• _What the exercise asks_: Could you return every line of the records below that contains the word "podróży"?

(Items listed in a dataset)
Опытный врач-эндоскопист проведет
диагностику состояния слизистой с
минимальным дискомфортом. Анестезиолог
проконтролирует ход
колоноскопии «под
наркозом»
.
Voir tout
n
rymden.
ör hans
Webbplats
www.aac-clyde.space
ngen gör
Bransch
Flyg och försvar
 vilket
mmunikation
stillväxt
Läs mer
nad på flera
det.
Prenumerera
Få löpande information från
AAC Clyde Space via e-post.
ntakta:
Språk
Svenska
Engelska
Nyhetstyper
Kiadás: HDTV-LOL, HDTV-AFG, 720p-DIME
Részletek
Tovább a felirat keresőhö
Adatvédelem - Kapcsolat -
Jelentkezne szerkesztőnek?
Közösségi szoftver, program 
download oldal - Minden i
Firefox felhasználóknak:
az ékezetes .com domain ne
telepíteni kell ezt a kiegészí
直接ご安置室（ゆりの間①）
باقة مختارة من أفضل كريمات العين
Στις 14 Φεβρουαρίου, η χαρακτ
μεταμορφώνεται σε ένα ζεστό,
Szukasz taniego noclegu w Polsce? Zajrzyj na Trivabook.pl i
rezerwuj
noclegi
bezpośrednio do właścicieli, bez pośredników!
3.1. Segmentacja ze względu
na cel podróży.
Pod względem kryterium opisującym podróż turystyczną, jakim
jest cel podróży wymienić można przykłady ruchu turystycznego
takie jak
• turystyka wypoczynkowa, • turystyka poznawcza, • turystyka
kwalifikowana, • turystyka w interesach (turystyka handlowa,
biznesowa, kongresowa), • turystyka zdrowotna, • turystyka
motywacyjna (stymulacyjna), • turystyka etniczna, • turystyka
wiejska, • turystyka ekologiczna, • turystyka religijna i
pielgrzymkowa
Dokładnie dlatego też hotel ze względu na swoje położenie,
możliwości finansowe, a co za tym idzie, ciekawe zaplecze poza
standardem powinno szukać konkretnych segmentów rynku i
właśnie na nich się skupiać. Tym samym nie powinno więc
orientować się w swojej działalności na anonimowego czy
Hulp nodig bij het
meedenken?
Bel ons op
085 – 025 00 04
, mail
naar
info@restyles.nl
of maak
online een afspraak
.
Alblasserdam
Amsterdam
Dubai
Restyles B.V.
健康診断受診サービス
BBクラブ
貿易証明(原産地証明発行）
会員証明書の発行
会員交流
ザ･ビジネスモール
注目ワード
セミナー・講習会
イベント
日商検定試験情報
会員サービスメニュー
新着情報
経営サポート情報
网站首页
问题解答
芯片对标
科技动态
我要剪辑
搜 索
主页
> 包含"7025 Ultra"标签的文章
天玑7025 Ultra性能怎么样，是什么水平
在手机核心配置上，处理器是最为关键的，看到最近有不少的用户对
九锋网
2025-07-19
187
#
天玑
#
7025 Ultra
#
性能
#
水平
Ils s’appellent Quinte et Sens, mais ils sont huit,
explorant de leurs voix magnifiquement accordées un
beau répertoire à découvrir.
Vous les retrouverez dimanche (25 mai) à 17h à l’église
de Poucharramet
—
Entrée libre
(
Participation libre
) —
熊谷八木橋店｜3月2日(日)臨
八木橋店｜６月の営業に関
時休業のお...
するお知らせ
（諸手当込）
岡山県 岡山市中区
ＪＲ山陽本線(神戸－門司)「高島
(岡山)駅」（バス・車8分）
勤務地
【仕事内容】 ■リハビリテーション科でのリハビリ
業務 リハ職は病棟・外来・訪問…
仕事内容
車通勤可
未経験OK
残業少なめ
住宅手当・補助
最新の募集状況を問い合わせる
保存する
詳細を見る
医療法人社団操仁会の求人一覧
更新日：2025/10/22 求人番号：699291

• _Task output_:
na cel podróży.
jest cel podróży wymienić można przykłady ruchu turystycznego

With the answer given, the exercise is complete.